_TO DO:_ Copy each line containing "tray" from the listing below.

_SUPPLIED DATA:_
# # # #

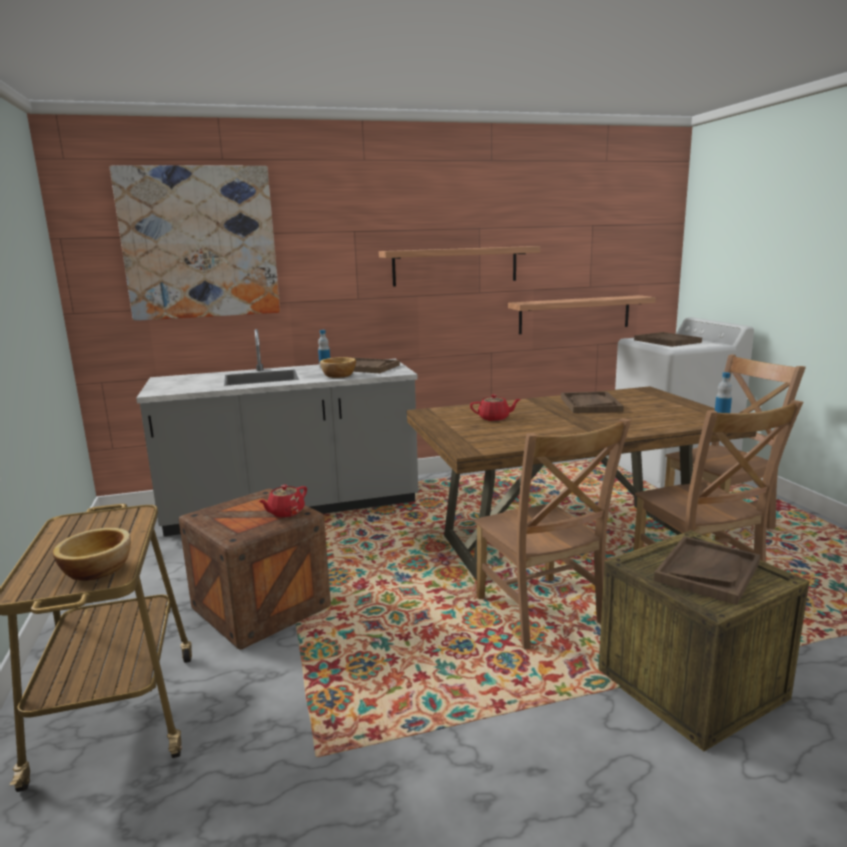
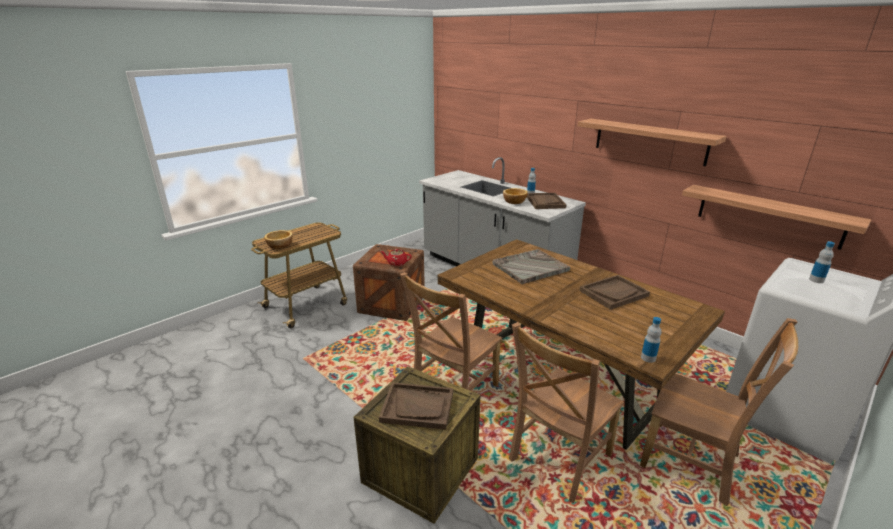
camera: 60 degrees right, 10 degrees up
(200, 243) = (490, 97): picture -> none
(494, 418) = (529, 267): red teapot -> grey tray
(667, 341) = (816, 280): brown tray -> bottle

# # # #

_SOLUTION BELOW:_
(494, 418) = (529, 267): red teapot -> grey tray
(667, 341) = (816, 280): brown tray -> bottle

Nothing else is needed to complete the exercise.